# What would you say of me?



## Moon Pix (Sep 19, 2009)

Light Leggy, I am stealing your idea.:crazy:

Let me know what my picture tells you about me. Im interested in astrology and supposedly the rising sign dictates what you look like physically. Id like your opinions. Be as nice or as mean as you want.


----------



## Vardigon (Oct 15, 2008)

I would guess Taurus as either Sun or Rising sign. You seem like an introvert to me, perhaps INTP.


----------



## skycloud86 (Jul 15, 2009)

You actually remind me of a younger version of a science teacher I had in high school.
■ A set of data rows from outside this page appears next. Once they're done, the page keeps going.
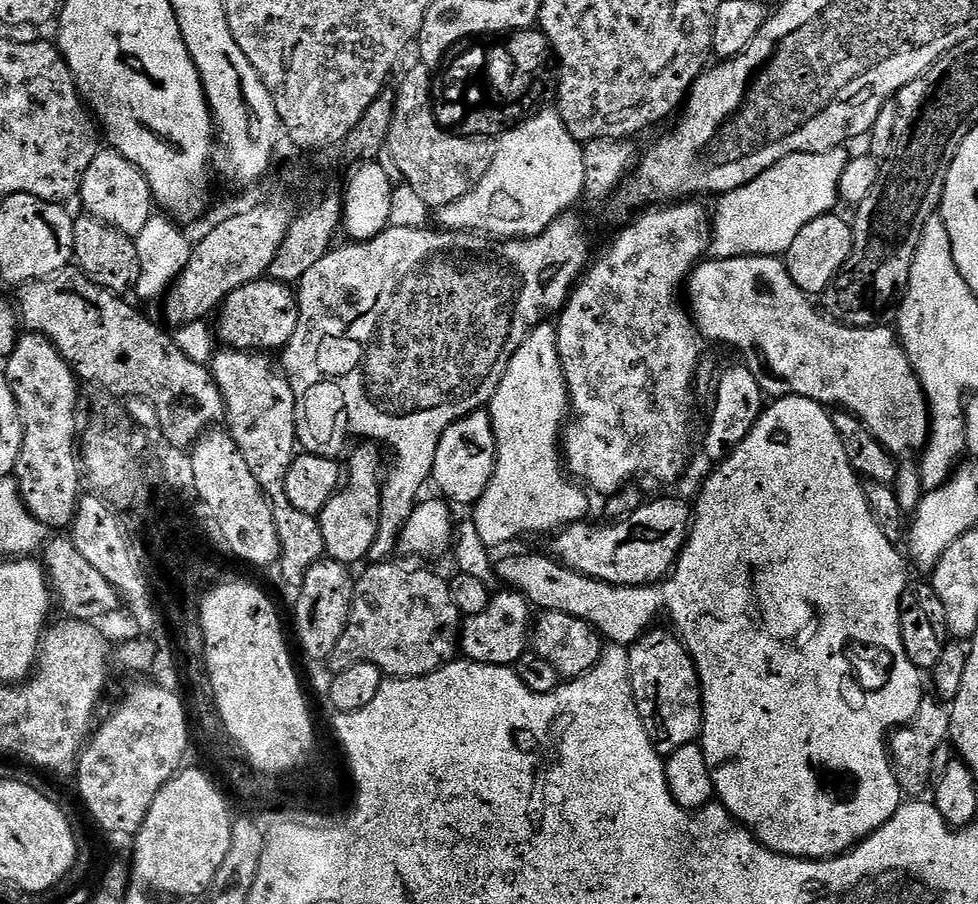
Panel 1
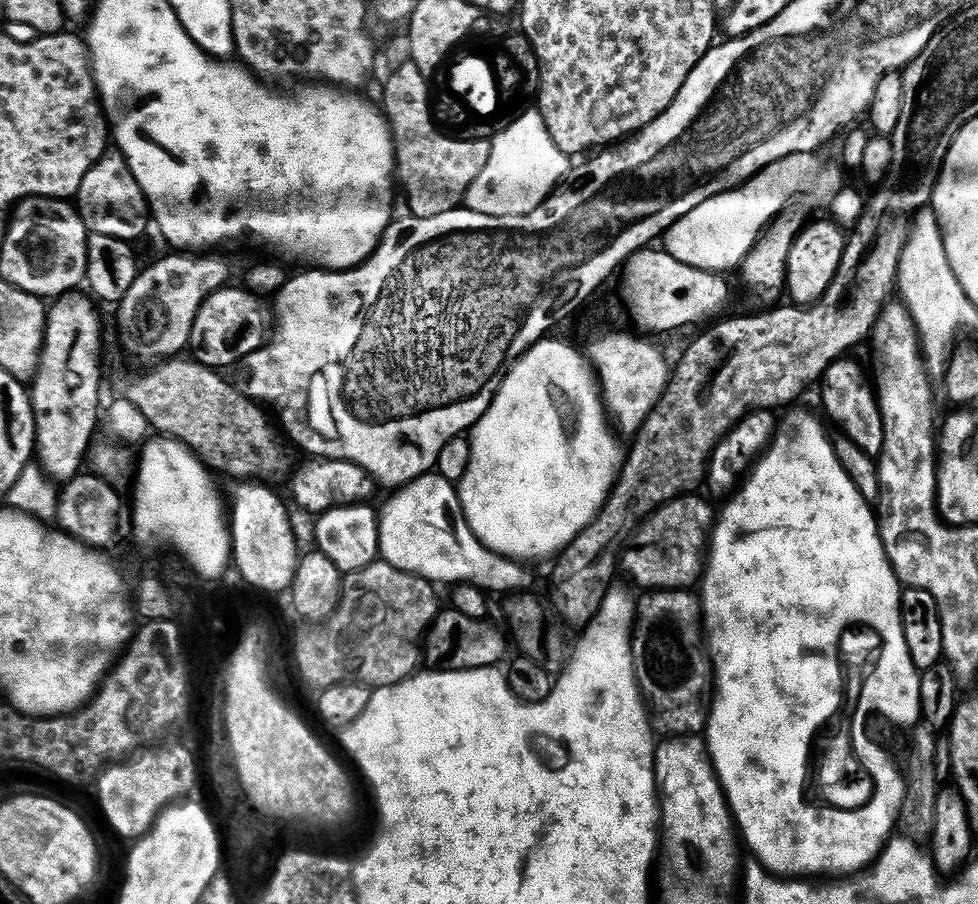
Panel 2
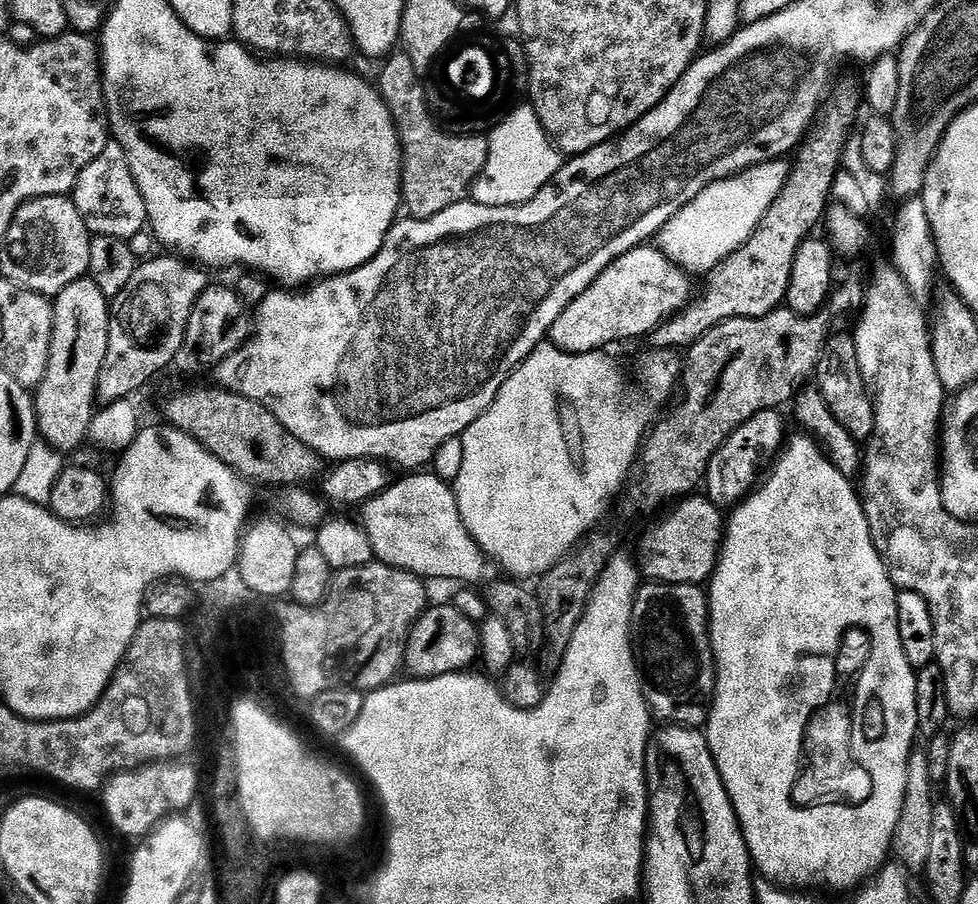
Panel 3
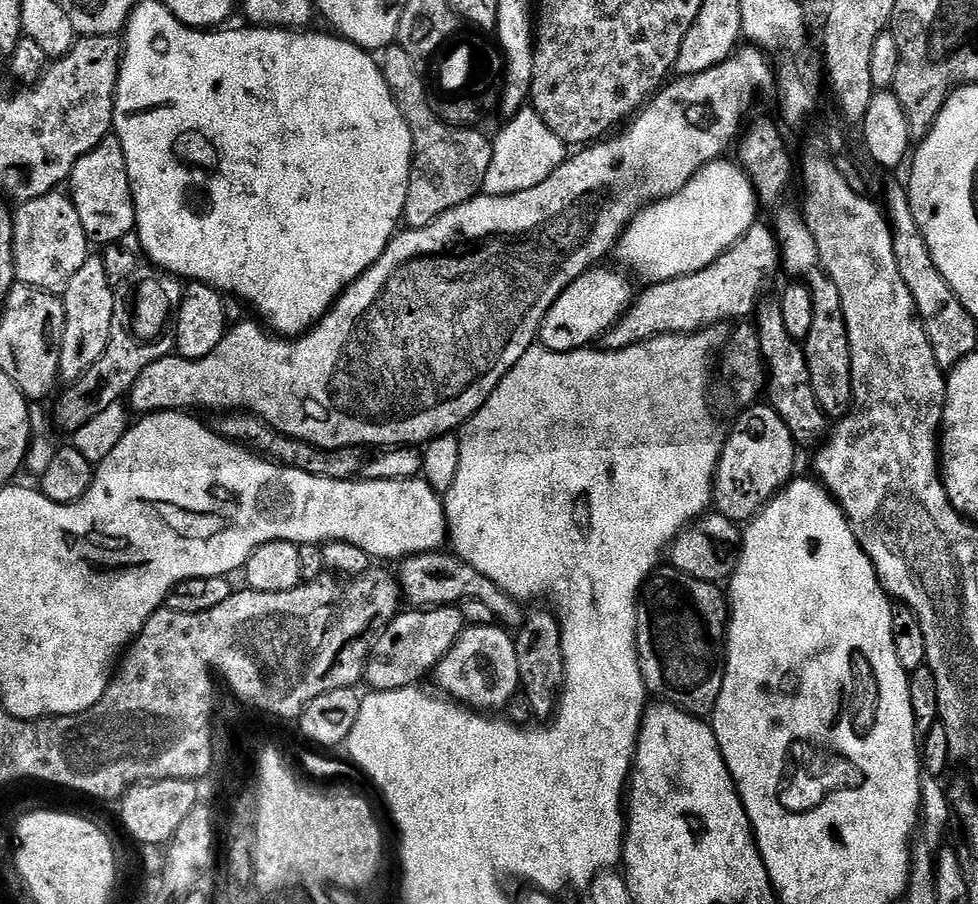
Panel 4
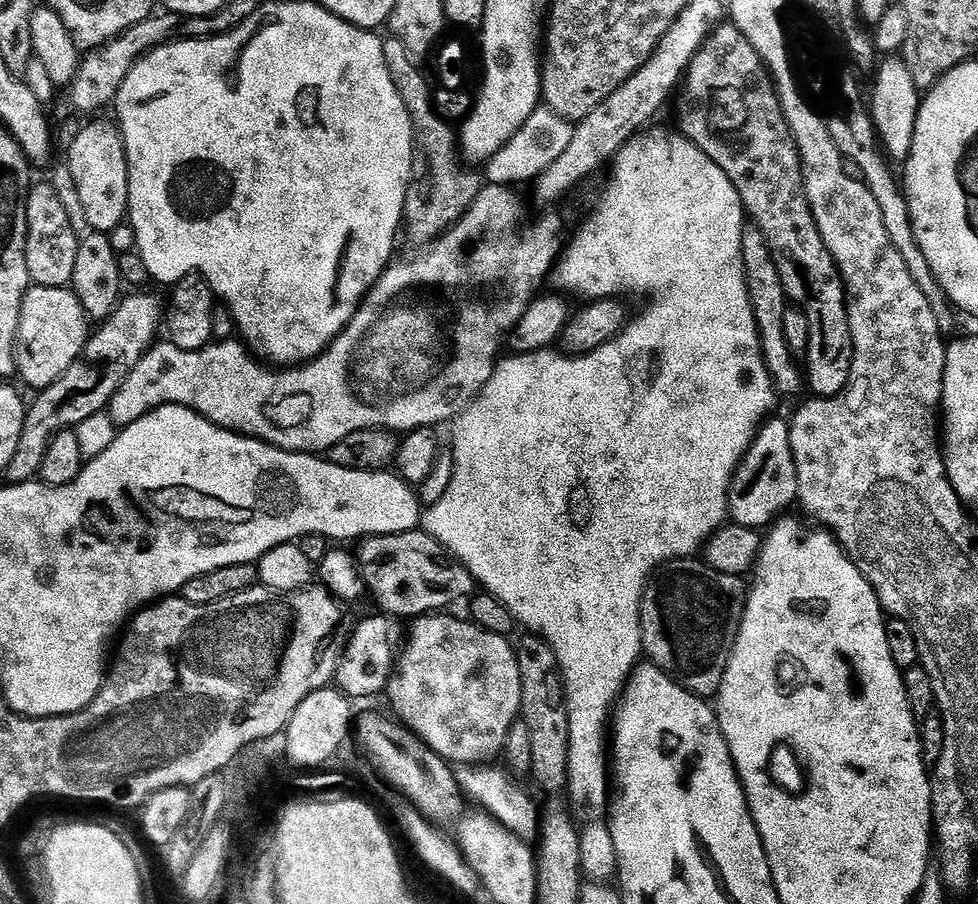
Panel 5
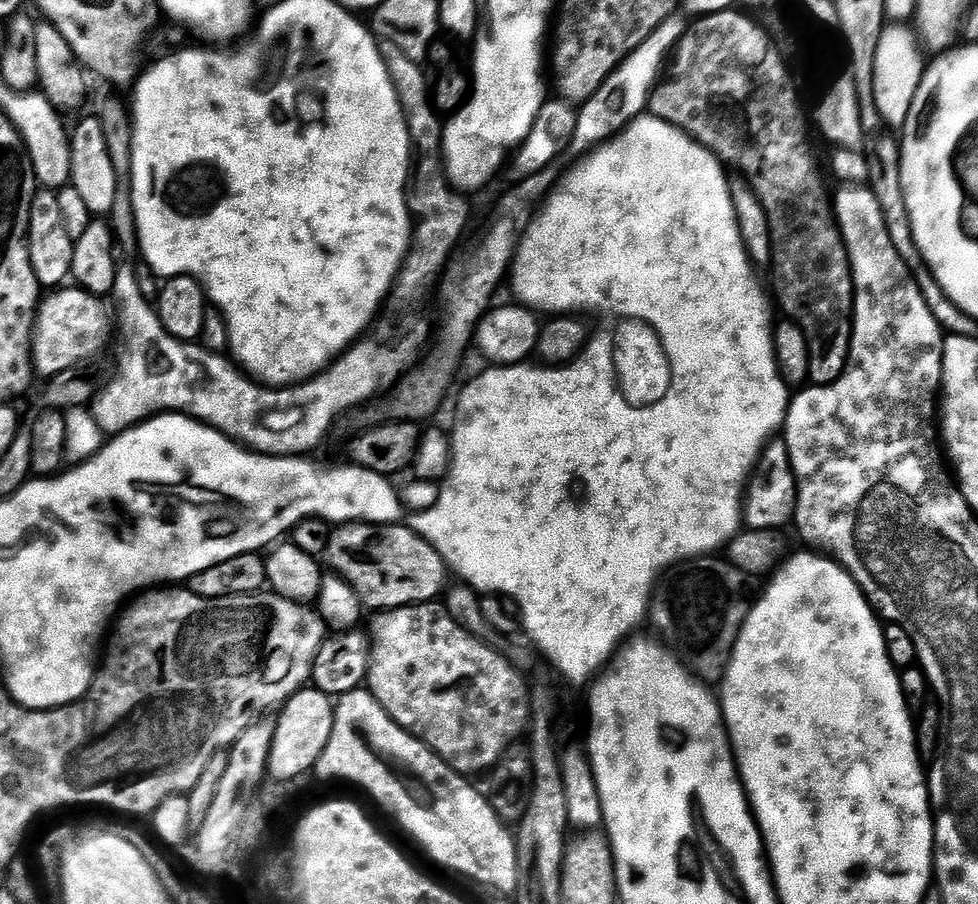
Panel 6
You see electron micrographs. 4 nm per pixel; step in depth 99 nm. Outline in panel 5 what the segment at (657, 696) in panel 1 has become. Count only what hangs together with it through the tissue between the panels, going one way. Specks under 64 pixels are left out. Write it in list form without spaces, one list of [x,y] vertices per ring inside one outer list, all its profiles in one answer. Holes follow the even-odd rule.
[[[700,558],[673,560],[663,565],[649,579],[640,600],[640,642],[643,655],[690,694],[715,697],[728,669],[740,633],[740,624],[744,621],[745,608],[740,605],[740,588],[745,583],[745,577],[722,574]]]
I would agree with INT.


----------



## Linus (Apr 27, 2010)

Yea, when I first saw you, I thought NT.. 
and I do see someone interested in the occult, metaphysics etc...


Moon Pix said:


> Im interested in astrology and supposedly the rising sign dictates what you look like physically.
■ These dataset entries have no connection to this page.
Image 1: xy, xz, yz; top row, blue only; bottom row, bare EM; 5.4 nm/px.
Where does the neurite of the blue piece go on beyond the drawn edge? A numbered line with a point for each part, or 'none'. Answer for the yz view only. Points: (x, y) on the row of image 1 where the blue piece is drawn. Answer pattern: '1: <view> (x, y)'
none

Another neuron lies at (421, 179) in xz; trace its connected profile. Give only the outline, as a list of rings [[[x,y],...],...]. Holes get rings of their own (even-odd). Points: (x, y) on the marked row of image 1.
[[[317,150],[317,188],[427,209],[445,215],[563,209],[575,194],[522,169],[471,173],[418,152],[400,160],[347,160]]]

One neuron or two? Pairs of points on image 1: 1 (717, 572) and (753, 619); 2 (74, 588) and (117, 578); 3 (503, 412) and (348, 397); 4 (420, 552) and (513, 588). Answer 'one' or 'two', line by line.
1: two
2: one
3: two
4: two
Is there any website that has explanations on the facial characteristics for each sign..?


----------



## Moon Pix (Sep 19, 2009)

Linus said:


> Yea, when I first saw you, I thought NT..
> and I do see someone interested in the occult, metaphysics etc...
> 
> 
> *Is there any website that has explanations on the facial characteristics for each sign..?*


Yes but they are usually quite vague. Im Aquarius rising and supposaedly this gives you an 'unusual' appearance. I do tend to get stared at a lot.


----------